RE: the previous comment on whether to count patients whose last colonoscopy was 10 yrs ago, we discussed and decided that it's not worth worrying about, you can leave those pts as controls. This is partly because some patients, esp. controls, won't have a colonoscopy recently if their last colonoscopy result was OK.  Also, we recognize that many of our EMRs have the limitation of not necessarily having all of a given patient's medical data, so we have to work with the data that we do have.  As age of last colonoscopy along with year &/or decade of birth are both variables, we can decide later if necessary to throw out those w/ colonoscopies > x # yrs ago if we find there are many of them and it seems to affect our analysis at all.

There was an error in the KNIME workflow where age last colonoscopy was being calculated which has now been corrected.  Updated workflow attached.  Also instructions updated to reflect new name of workflow which now inc. both executing the NLP to find cases and ctls. and calculating ages for those cases and contorls according to the data dictionary.

There was also an error w/ age first Dx, both were corrected in the updated workflow.  But, as it may be easier for some just to make the correction themselves in their currently configured version of the workflow, here are the 2 simple changes to make:  

  1. Open the Algorithm node, then open the Patient set node on the Algorithm page
  2. change #1: Configure the GroupBy - get date last colonoscopy node on the Patient set page
  3. Under the Options tab, for the dt Column on the right, click the Aggregration & change it from Last to Maximum, & click OK
  4. change #2: Configure the GroupBy - get date first Diagnosis node on the Patient set page
  5. Under the Options tab, for the dt Column on the right, click the Aggregration & change it from First to Minimum, & click OK
  6. Save the workflow & re-execute the CSV Writer node on the main workflow page ("1-Diverticulosis cases, controls, and ages") to generate corrected data

new data dictionary is posted, just a pared down version of prev. ver., sorry it got posted twice, the 2 file are the same.


Vivian had the following question, & below is the answer for others to see in case they were also confused:

In the flowchart, a case requires at least 1 positive mention of Diverticulosis.
However, when viewing the KNIME workflow, it appears that the requirement is at least 1 positive mention along with 0 negative mentions.
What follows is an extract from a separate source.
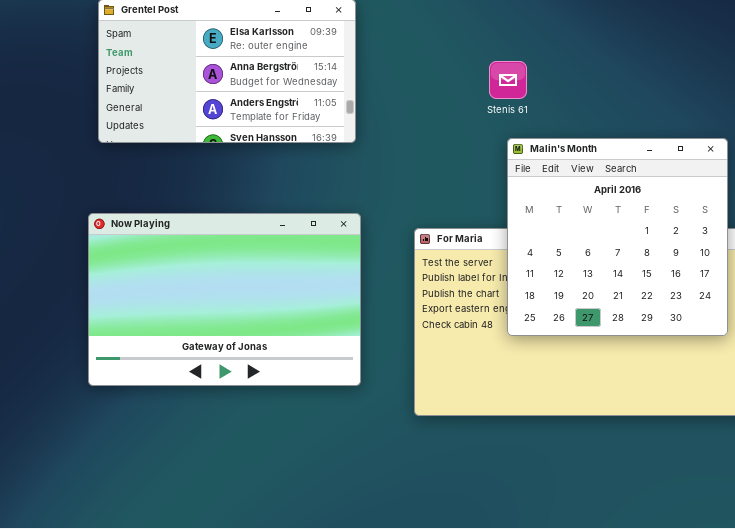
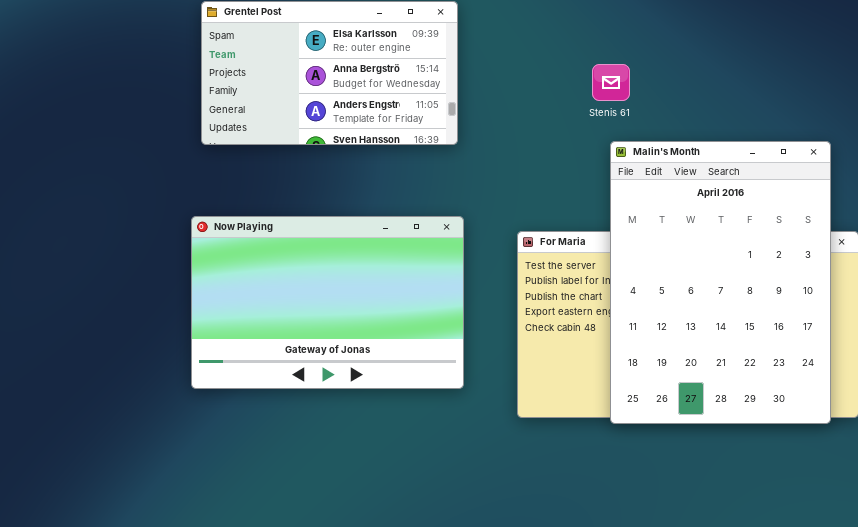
Malin's Month: [507,138,728,336] -> [610,141,831,424], resized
If this is correct, does a negative mention at any time prevent the subject from being a case or is it only a negative mention within the same note as the positive mention?

That rule only applies w/in 1 colonoscopy or abd. CT scan rpt., i.e., if w/in the 1 report both neg. & pos. mentions, then neg. for that rpt.  But overall if >1 study/rpt. per pt., & if >1 positive, then a case.

Thank you Vivian for asking.



a newly validated data dictionary has been uploaded, and both within that file and the newly annotated flowchart file & new overview file, the difference between diverticulosis and diverticulitis is noted, i.e., if diverticulitis then also diverticulosis, both are cases, so if diverticulitis = Yes then case = Yes.